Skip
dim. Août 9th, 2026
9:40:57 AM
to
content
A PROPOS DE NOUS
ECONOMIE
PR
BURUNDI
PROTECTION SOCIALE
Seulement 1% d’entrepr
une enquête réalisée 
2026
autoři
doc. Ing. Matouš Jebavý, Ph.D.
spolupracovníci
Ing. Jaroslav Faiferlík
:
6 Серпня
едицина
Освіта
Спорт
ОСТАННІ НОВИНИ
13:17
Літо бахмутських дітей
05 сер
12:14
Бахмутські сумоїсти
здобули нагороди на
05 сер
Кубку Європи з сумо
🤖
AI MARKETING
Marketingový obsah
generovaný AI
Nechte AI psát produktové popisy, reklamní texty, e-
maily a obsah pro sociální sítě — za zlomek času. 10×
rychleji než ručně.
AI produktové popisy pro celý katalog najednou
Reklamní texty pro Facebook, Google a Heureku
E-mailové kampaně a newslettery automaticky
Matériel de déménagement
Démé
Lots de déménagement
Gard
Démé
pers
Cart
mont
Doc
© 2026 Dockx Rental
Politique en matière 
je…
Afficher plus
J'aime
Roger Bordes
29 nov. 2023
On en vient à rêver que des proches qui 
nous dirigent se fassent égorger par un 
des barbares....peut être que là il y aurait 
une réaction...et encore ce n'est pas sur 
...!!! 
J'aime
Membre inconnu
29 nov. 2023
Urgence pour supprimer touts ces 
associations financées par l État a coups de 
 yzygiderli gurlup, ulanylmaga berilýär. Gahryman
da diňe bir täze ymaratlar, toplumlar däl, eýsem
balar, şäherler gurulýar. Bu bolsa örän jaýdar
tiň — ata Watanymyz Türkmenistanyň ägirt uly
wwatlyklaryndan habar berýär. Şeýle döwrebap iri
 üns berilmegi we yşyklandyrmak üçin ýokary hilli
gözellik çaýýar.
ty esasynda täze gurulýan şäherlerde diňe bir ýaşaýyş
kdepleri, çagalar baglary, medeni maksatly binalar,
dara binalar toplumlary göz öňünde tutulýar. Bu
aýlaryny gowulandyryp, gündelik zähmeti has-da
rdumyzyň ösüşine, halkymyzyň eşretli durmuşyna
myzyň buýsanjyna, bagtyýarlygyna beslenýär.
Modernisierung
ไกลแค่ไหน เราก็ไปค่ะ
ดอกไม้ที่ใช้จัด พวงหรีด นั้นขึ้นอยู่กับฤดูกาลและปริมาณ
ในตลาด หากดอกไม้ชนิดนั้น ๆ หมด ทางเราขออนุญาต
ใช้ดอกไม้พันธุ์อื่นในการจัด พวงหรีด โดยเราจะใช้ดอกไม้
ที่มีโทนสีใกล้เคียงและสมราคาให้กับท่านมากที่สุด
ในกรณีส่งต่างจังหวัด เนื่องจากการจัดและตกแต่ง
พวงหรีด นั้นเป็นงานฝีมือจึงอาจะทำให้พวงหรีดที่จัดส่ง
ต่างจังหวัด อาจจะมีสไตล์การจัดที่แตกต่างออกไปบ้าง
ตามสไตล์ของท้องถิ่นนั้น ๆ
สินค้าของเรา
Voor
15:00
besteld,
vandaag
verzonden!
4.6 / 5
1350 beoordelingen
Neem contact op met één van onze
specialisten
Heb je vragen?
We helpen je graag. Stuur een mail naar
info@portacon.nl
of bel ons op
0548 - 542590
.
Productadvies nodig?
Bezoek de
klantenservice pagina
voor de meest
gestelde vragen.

********

What to produce: Say how many lines of the entries above hold the string "obsah", and say nothing besides the number.

Problem solution: 2